The X-ray diffraction determination
The X-ray diffraction was used to determine the structure and degree of crystallinity of the
HSSP. The diffracted intensities were recorded from 10° to 80° at 2 theta angles (Fig. 9). The results of X-ray diffractograms of HSSP suggest that HSSP was a semi-crystalline polymer with major crystalline reflection at 31.3°. Similar results were obtained by Maud Lemoine and William Helber  which reported that the sulfated polysaccharide was extracted from red algal cell wall as a dense network of semi-crystalline fibers. This structural arrangement is known to directly affect various properties, including tensile strength, flexibility, solubility, swelling or opaqueness of the bulk polymer. In fact, physical properties are dependent on the degree of order within the material .

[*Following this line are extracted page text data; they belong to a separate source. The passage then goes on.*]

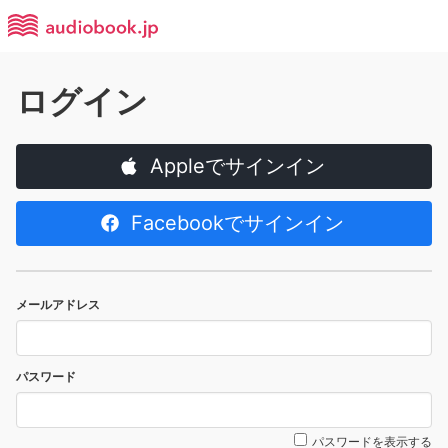
ログイン
Appleでサインイン
Facebookでサインイン
メールアドレス
パスワード
パスワードを表示する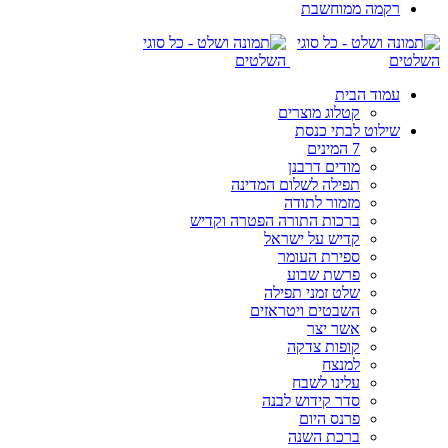
רקמה ממוחשבת
עמוד הבית
קטלוג מוצרים
שילוט לבתי כנסת
7 המינים
מודים דרבנן
תפילה לשלום המדינה
מזמור לתודה
ברכות התורה הפטרה וקדיש
קדיש על ישראל
ספירת העומר
פרשת שבוע
שלט זמני תפילה
השבטים ויטראזים
אשר יצר
קופות צדקה
למנצח
עלינו לשבח
סדר קידוש לבנה
פרנס היום
ברכת השנה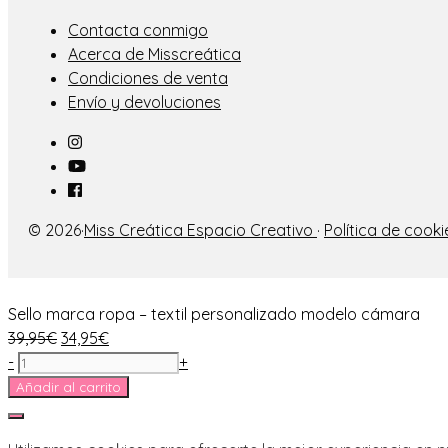
39,95€.
34,95€.
Contacta conmigo
Acerca de Misscreática
Condiciones de venta
Envío y devoluciones
© 2026·
Miss Creática Espacio Creativo
·
Política de cooki
Sello marca ropa – textil personalizado modelo cámara
El
El
39,95
€
34,95
€
Sello
precio
precio
-
+
marca
original
actual
Añadir al carrito
ropa
era:
es:
Cerrar
-
39,95€.
34,95€.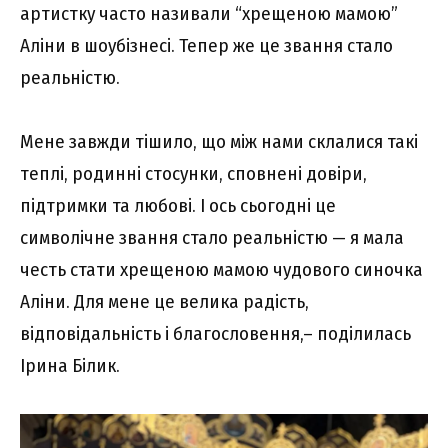
артистку часто називали “хрещеною мамою”
Аліни в шоубізнесі. Тепер же це звання стало
реальністю.
Мене завжди тішило, що між нами склалися такі
теплі, родинні стосунки, сповнені довіри,
підтримки та любові. І ось сьогодні це
символічне звання стало реальністю — я мала
честь стати хрещеною мамою чудового синочка
Аліни. Для мене це велика радість,
відповідальність і благословення,– поділилась
Ірина Білик.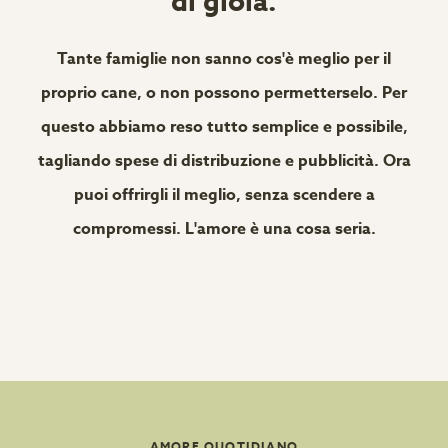
di gioia.
Tante famiglie non sanno cos'è meglio per il
proprio cane, o non possono permetterselo. Per
questo abbiamo reso tutto semplice e possibile,
tagliando spese di distribuzione e pubblicità. Ora
puoi offrirgli il meglio, senza scendere a
compromessi. L'amore è una cosa seria.
AMORE QUOTIDIANO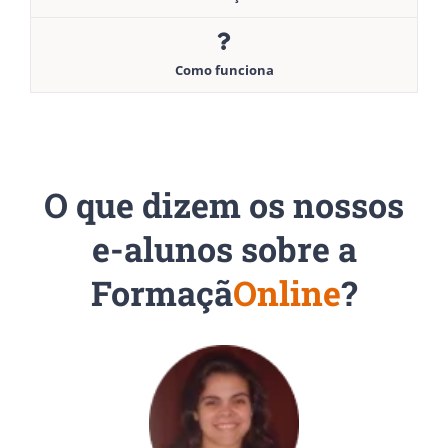
Como funciona
O que dizem os nossos
e-alunos sobre a
Formaçã
Online
?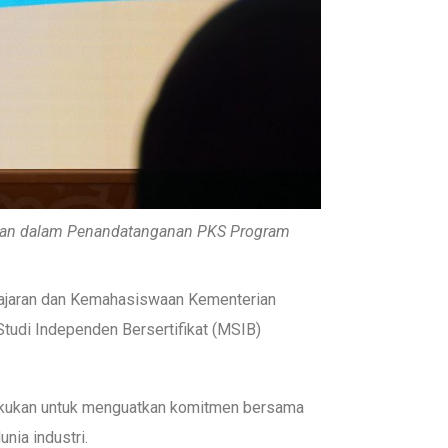
utan dalam Penandatanganan PKS Program
elajaran dan Kemahasiswaan Kementerian
tudi Independen Bersertifikat (MSIB)
dilakukan untuk menguatkan komitmen bersama
nia industri.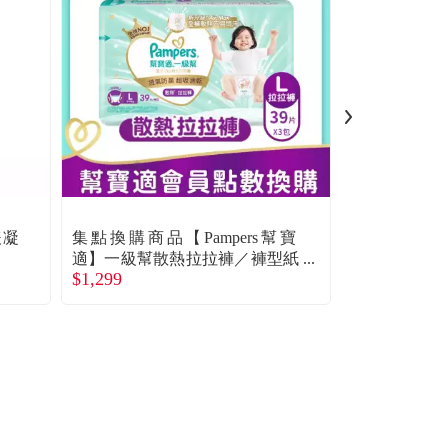
緩凝
集點換購商品【Pampers幫寶
集點換購商品
適】一級幫散熱拉拉褲／褲型紙
適】一級幫
$1,299
$1,299
尿褲（L 117片／箱）
尿褲（L+ 1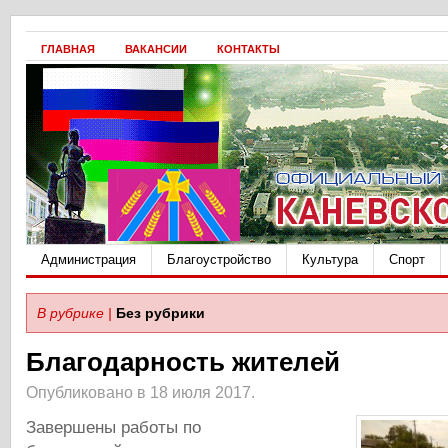
ГЛАВНАЯ
ВАКАНСИИ
КОНТАКТЫ
Администрация
Благоустройство
Культура
Спорт
В рубрике |
Без рубрики
Благодарность жителей
Опубликовано в 18 июля 2017.
Завершены работы по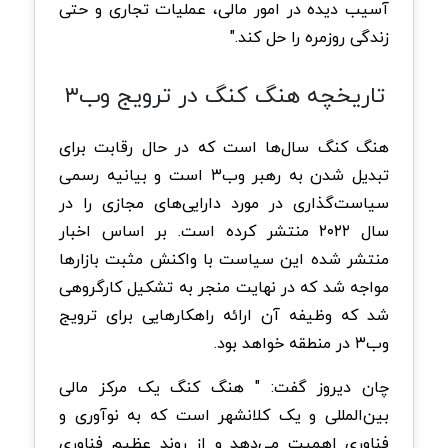
آسیب دیده در امور مالی، عملیات تجاری و حتی
زندگی روزمره را حل کند."
تاریخچه هنگ کنگ در ترویج وب۳
هنگ کنگ سال‌ها است که در حال رقابت برای
تبدیل شدن به رهبر وب۳ است و بیانیه رسمی
سیاست‌گذاری در مورد دارایی‌های مجازی را در
سال ۲۰۲۲ منتشر کرده است. بر اساس اخبار
منتشر شده این سیاست با واکنش مثبت بازارها
مواجه شد که در نهایت منجر به تشکیل کارگروهی
شد که وظیفه آن ارائه راهکارهایی برای ترویج
وب۳ در منطقه خواهد بود.
چان دیروز گفت: " هنگ کنگ یک مرکز مالی
بین‌المللی و یک کلانشهر است که به نوآوری و
فناوری اهمیت می‌دهد و از روند عظیم فناوری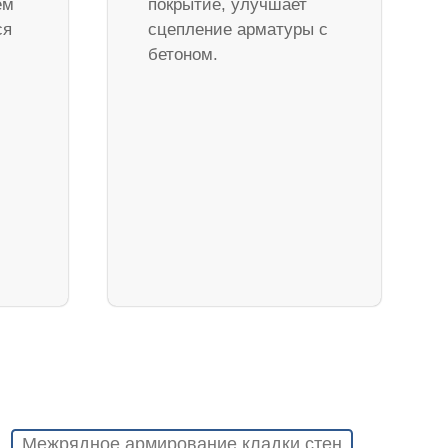
ем
покрытие, улучшает
ся
сцепление арматуры с
бетоном.
Межрядное армирование кладки стен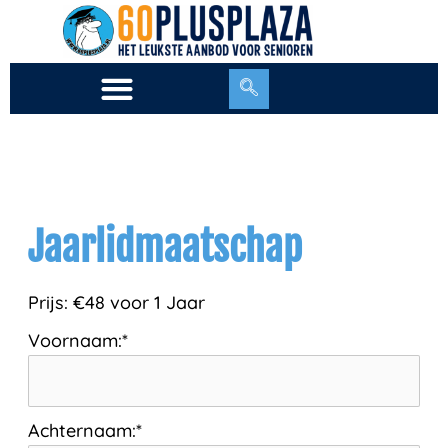
Ga
naar
de
inhoud
Jaarlidmaatschap
Prijs:
€48 voor 1 Jaar
Voornaam:*
Achternaam:*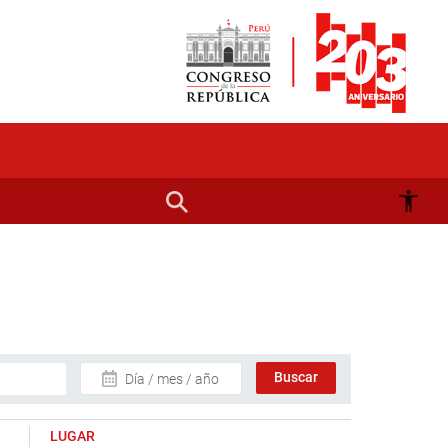
Día / mes / año
LUGAR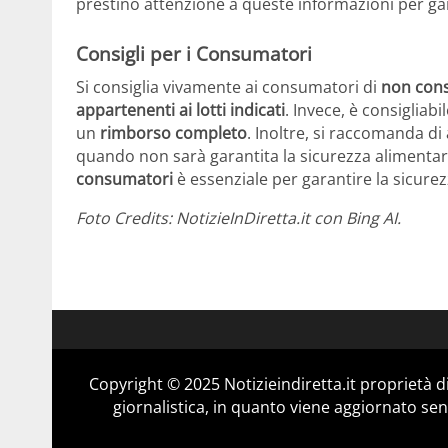
prestino attenzione a queste informazioni per ga
Consigli per i Consumatori
Si consiglia vivamente ai consumatori di
non cons
appartenenti ai lotti indicati
. Invece, è consigliab
un
rimborso completo
. Inoltre, si raccomanda di
quando non sarà garantita la sicurezza alimentare
consumatori
è essenziale per garantire la sicure
Foto Credits: NotizieInDiretta.it con Bing AI.
Copyright © 2025 Notizieindiretta.it proprietà
giornalistica, in quanto viene aggiornato sen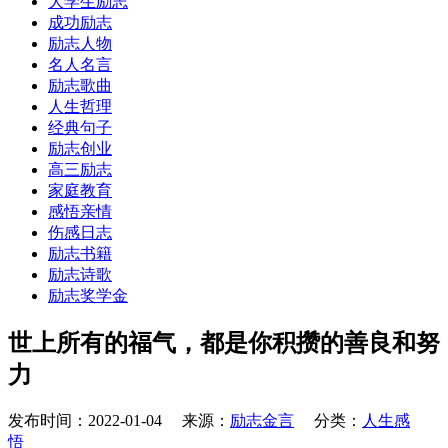
大学生励志
成功励志
励志人物
名人名言
励志歌曲
人生哲理
经典句子
励志创业
高三励志
家庭教育
感悟亲情
伤感日志
励志书籍
励志诗歌
励志奖学金
世上所有的福气，都是你积攒的善良和努
力
发布时间：2022-01-04 来源：
励志金言
分类：
人生感
悟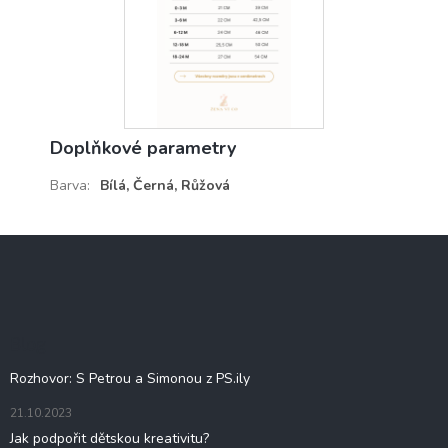
Doplňkové parametry
Barva
:
Bílá, Černá, Růžová
Z
á
p
a
t
Blog
í
Rozhovor: S Petrou a Simonou z PS.ily
21.10.2023
Jak podpořit dětskou kreativitu?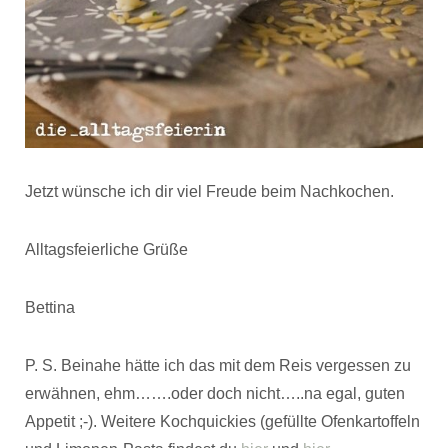
Jetzt wünsche ich dir viel Freude beim Nachkochen.
Alltagsfeierliche Grüße
Bettina
P. S. Beinahe hätte ich das mit dem Reis vergessen zu
erwähnen, ehm…….oder doch nicht…..na egal, guten
Appetit ;-). Weitere Kochquickies (gefüllte Ofenkartoffeln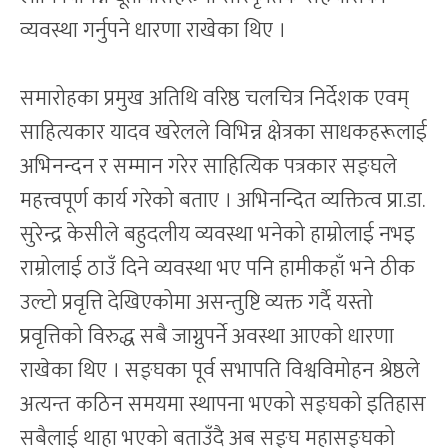
व्यवस्था गर्नुपने धारणा राखेका थिए ।
समारोहका प्रमुख अतिथि वरिष्ठ चलचित्र निर्देशक एवम्
साहित्यकार यादव खरेलले विभिन्न क्षेत्रका साधकहरूलाई
अभिनन्दन र सम्मान गरेर साहित्यिक पत्रकार सङ्घले
महत्त्वपूर्ण कार्य गरेको बताए । अभिनन्दित व्यक्तित्व प्रा.डा.
सुरेन्द्र केसीले बहुदलीय व्यवस्था भनेको हाम्रोलाई नभइ
राम्रोलाई ठाउँ दिने व्यवस्था भए पनि हामीकहाँ भने ठीक
उल्टो प्रवृत्ति देखिएकोमा असन्तुष्टि व्यक्त गर्दै यस्तो
प्रवृत्तिको विरुद्ध सबै जाग्नुपर्ने अवस्था आएको धारणा
राखेका थिए । सङ्घका पूर्व सभापति विश्वविमोहन श्रेष्ठले
अत्यन्त कठिन समयमा स्थापना भएको सङ्घको इतिहास
सबैलाई थाहा भएको बताउँदै अब सङ्घ महासङ्घको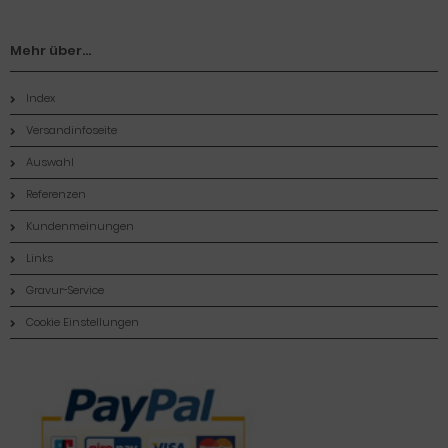
Mehr über...
Index
Versandinfoseite
Auswahl
Referenzen
Kundenmeinungen
Links
Gravur-Service
Cookie Einstellungen
Zahlungsmethoden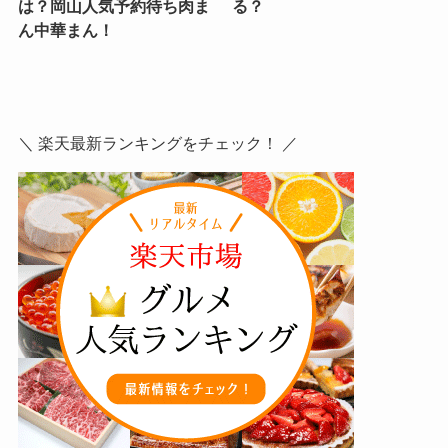
山珍（さんちん）の豚まん
551蓬莱の豚まん（肉ま
通販お取り寄せは？楽天ア
ん）が美味い！通販お取り
マゾン販売や口コミ・店舗
寄せや東京に販売店はあ
は？岡山人気予約待ち肉ま
る？
ん中華まん！
＼ 楽天最新ランキングをチェック！ ／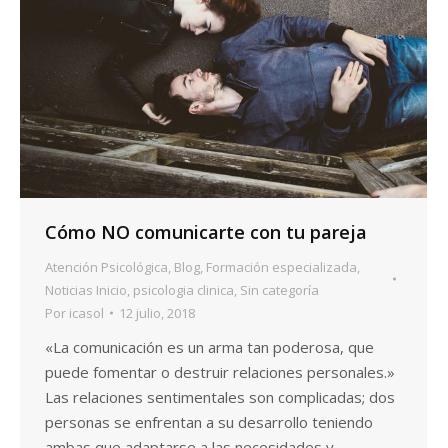
Cómo NO comunicarte con tu pareja
Atención Psicológica
,
Blog
,
Formación especializada
,
Noticias Inicio
,
psicologia clinica
,
Sin categoría
Por
icasol
12 julio, 2018
«La comunicación es un arma tan poderosa, que
puede fomentar o destruir relaciones personales.»
Las relaciones sentimentales son complicadas; dos
personas se enfrentan a su desarrollo teniendo
ambas que adaptarse a las necesidades y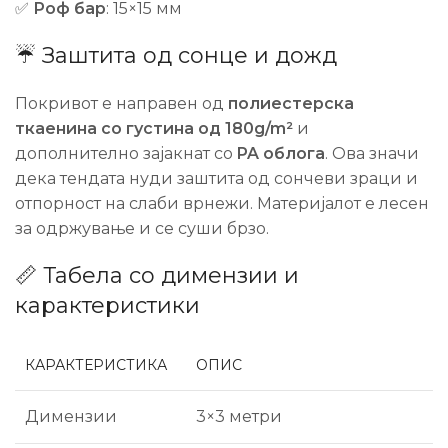
✅
Роф бар
: 15×15 мм
☔ Заштита од сонце и дожд
Покривот е направен од
полиестерска
ткаенина со густина од 180g/m²
и
дополнително зајакнат со
PA облога
. Ова значи
дека тендата нуди заштита од сончеви зраци и
отпорност на слаби врнежи. Материјалот е лесен
за одржување и се суши брзо.
📏 Табела со димензии и
карактеристики
КАРАКТЕРИСТИКА
ОПИС
Димензии
3×3 метри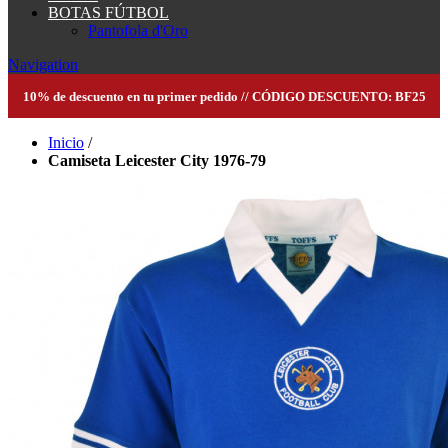
BOTAS FÚTBOL
Pantofola d'Oro
Navigation
10% de descuento en tu primer pedido // CÓDIGO DESCUENTO: BF25
Inicio
/
Camiseta Leicester City 1976-79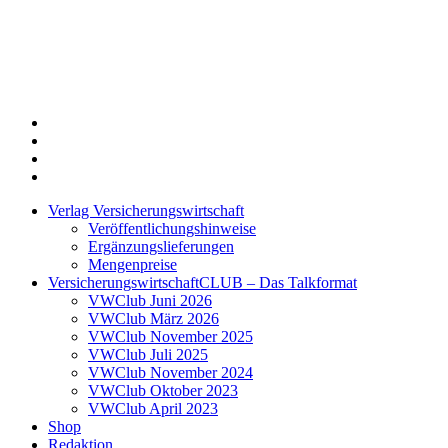
Twitter
Xing
LinkedIn
Login
Verlag Versicherungswirtschaft
Veröffentlichungshinweise
Ergänzungslieferungen
Mengenpreise
VersicherungswirtschaftCLUB – Das Talkformat
VWClub Juni 2026
VWClub März 2026
VWClub November 2025
VWClub Juli 2025
VWClub November 2024
VWClub Oktober 2023
VWClub April 2023
Shop
Redaktion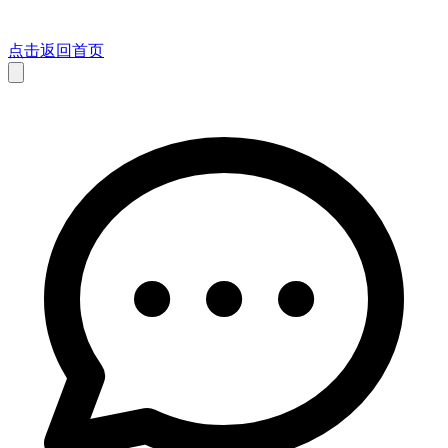
点击返回首页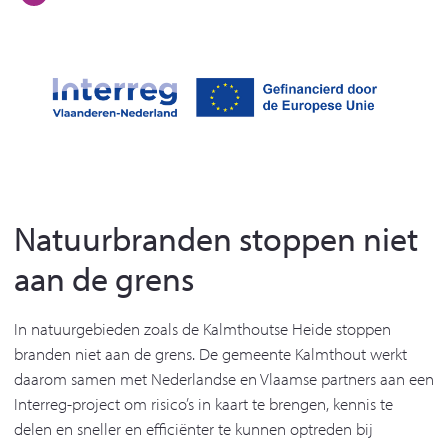
Natuurbranden stoppen niet
aan de grens
In natuurgebieden zoals de Kalmthoutse Heide stoppen
branden niet aan de grens. De gemeente Kalmthout werkt
daarom samen met Nederlandse en Vlaamse partners aan een
Interreg-project om risico’s in kaart te brengen, kennis te
delen en sneller en efficiënter te kunnen optreden bij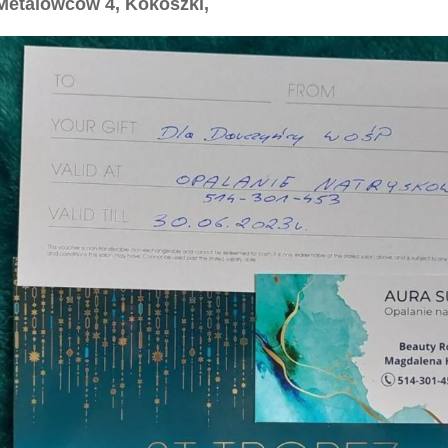
Metalowców 4, Kokoszki,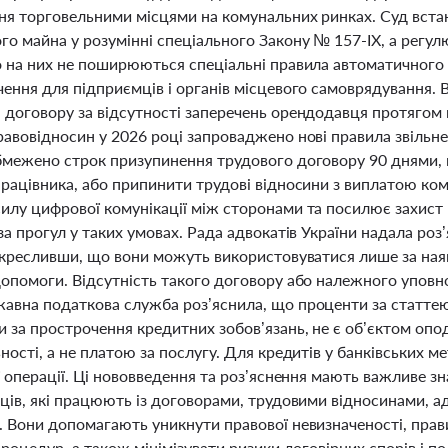
ня торговельними місцями на комунальних ринках. Суд вста
го майна у розумінні спеціального Закону № 157-IX, а регу
о на них не поширюються спеціальні правила автоматичного 
чення для підприємців і органів місцевого самоврядування.
договору за відсутності заперечень орендодавця протягом м
авовідносин у 2026 році запроваджено нові правила звільнен
бмежено строк призупинення трудового договору 90 днями, 
працівника, або припинити трудові відносини з виплатою ко
илу цифрової комунікації між сторонами та посилює захист п
за прогул у таких умовах. Рада адвокатів України надала ро
ідкресливши, що вони можуть використовуватися лише за ная
допомоги. Відсутність такого договору або належного упов
авна податкова служба роз’яснила, що проценти за статтею
 за прострочення кредитних зобов’язань, не є об’єктом оп
ності, а не платою за послугу. Для кредитів у банківських 
ї операції. Ці нововведення та роз’яснення мають важливе зн
вців, які працюють із договорами, трудовими відносинами, 
. Вони допомагають уникнути правової невизначеності, пр
процедур, а також мінімізувати ризики договірних спорів і п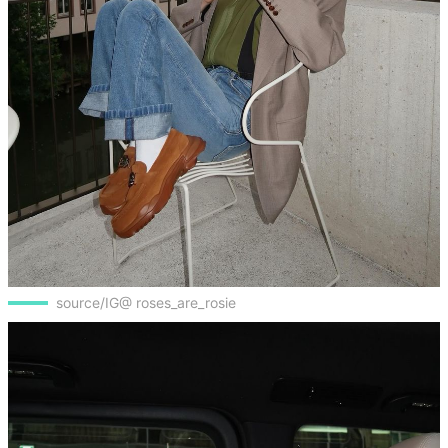
source/IG@ roses_are_rosie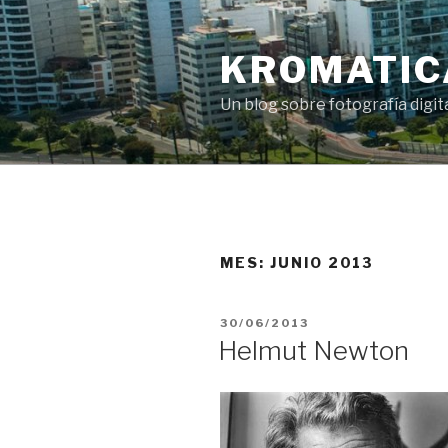
Saltar
al
KROMATIC
contenido
Un blog sobre fotografía digi
MES:
JUNIO 2013
PUBLICADO
30/06/2013
EL
Helmut Newton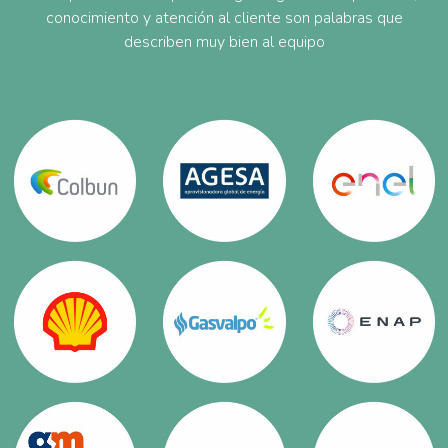
conocimiento y atención al cliente son palabras que
describen muy bien al equipo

Monosaccharide composition of HSSP
Sugar composition of HSSP has been carried out preliminarily by TLC analysis (Fig. 10). Indeed, after acid hydrolysis of HSSP, the retention time of acid-hydrolyzed HSSP sample was exactly the same as the monosaccharides such as glucose, arabinose, xylose, and galactose in the TLC analysis. A total hydrolysis of HSSP liberated glucose, arabinose, xylose, and galactose as a final hydrolysis product since the Rf value of acid-hydrolyzed HSSP was identical to that of glucose, arabinose, xylose, and galactose under our solvent ascending condition. To confirm the results obtained by CCM we applied a more efficient analytical technique to the study of the chemical composition, GC-MS. As a result, the chromatogram obtained makes it possible to determine the monosaccharide composition of the HSSP by reductive hydrolysis method (GC-MS) (Fig. 11).
The GC–MS analysis of the crude polysaccharide fractions revealed the presence of different carbohydrate moieties in varied proportions (Table 3). The acid hydrolysis of HSSP showed that the ribose was the most abundant sugar (14.76%), followed by mannose, lyxose, glucose, xylose, talose, galactopyranose and arabinose (11.12%, 8.88%, 8.64%, 7.68%, 6.84%, 6.08% and 5.91% respectively). It has been reported that glucose, xylose, arabinose, galactose and mannose were associated with antioxidant activities . In this study, HSSP was assumed to be responsible for the antioxidant activity; hence it was used for further experiments. In addition, the monosaccharides composition of sulfated polysaccharide isolated from brown seaweed Lobophora variegata showed that it is a polysaccharide composed of galactose, fructose, and xylose shows 36.8%, 29.2% and 0.1%, respectively . Another study had shown a sulfated galactofucan with high-level galactose (22%) and fructose of brown seaweed Adenocys tisutricularis was obtained . However, galactofucans often contain xylose in the monosaccharide composition from minor to significant. Cole et al.  describe that sulfate groups of polysaccharides from brown seaweed have action on several signaling events because its S-domains can interact with a number of growth factors, chemokines and their receptors.
These results confirm the biological activities of sulfated polysaccharide that would be related to the characterization of monosaccharides such as mannose, lyxose, glucose, xylose, talose, galactopyranose and arabinose contents in our HSSP sample.